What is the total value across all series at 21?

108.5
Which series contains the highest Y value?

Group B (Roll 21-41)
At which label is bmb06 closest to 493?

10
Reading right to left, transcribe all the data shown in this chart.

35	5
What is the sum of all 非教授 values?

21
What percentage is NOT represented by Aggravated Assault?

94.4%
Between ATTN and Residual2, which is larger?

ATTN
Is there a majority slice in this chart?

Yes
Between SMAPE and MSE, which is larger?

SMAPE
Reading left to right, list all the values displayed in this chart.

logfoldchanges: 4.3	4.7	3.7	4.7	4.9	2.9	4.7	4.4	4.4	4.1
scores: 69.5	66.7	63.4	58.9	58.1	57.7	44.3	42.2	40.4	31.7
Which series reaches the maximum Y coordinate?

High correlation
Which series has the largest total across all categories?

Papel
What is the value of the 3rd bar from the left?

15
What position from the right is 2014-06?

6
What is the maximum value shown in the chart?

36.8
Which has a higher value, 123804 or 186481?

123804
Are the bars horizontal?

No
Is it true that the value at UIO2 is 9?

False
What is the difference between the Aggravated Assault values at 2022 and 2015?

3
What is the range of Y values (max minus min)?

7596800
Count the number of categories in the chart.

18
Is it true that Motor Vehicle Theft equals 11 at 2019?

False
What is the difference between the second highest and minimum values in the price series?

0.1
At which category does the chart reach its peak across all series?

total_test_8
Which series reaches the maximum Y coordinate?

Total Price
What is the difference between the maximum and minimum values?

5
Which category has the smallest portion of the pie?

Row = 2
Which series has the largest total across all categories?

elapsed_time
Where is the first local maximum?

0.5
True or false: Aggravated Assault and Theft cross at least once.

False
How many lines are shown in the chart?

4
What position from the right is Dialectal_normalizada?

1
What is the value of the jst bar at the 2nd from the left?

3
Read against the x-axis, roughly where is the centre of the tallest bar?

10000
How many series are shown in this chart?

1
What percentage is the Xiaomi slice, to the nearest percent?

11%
#####
◆ TASK TO CARRY OUT
Reproduce every item above word for word, keeping each line, number and spacing unchanged.

◆ SOLUTION FOR THIS EXERCISE
What is the total value across all series at 21?

108.5
Which series contains the highest Y value?

Group B (Roll 21-41)
At which label is bmb06 closest to 493?

10
Reading right to left, transcribe all the data shown in this chart.

35	5
What is the sum of all 非教授 values?

21
What percentage is NOT represented by Aggravated Assault?

94.4%
Between ATTN and Residual2, which is larger?

ATTN
Is there a majority slice in this chart?

Yes
Between SMAPE and MSE, which is larger?

SMAPE
Reading left to right, list all the values displayed in this chart.

logfoldchanges: 4.3	4.7	3.7	4.7	4.9	2.9	4.7	4.4	4.4	4.1
scores: 69.5	66.7	63.4	58.9	58.1	57.7	44.3	42.2	40.4	31.7
Which series reaches the maximum Y coordinate?

High correlation
Which series has the largest total across all categories?

Papel
What is the value of the 3rd bar from the left?

15
What position from the right is 2014-06?

6
What is the maximum value shown in the chart?

36.8
Which has a higher value, 123804 or 186481?

123804
Are the bars horizontal?

No
Is it true that the value at UIO2 is 9?

False
What is the difference between the Aggravated Assault values at 2022 and 2015?

3
What is the range of Y values (max minus min)?

7596800
Count the number of categories in the chart.

18
Is it true that Motor Vehicle Theft equals 11 at 2019?

False
What is the difference between the second highest and minimum values in the price series?

0.1
At which category does the chart reach its peak across all series?

total_test_8
Which series reaches the maximum Y coordinate?

Total Price
What is the difference between the maximum and minimum values?

5
Which category has the smallest portion of the pie?

Row = 2
Which series has the largest total across all categories?

elapsed_time
Where is the first local maximum?

0.5
True or false: Aggravated Assault and Theft cross at least once.

False
How many lines are shown in the chart?

4
What position from the right is Dialectal_normalizada?

1
What is the value of the jst bar at the 2nd from the left?

3
Read against the x-axis, roughly where is the centre of the tallest bar?

10000
How many series are shown in this chart?

1
What percentage is the Xiaomi slice, to the nearest percent?

11%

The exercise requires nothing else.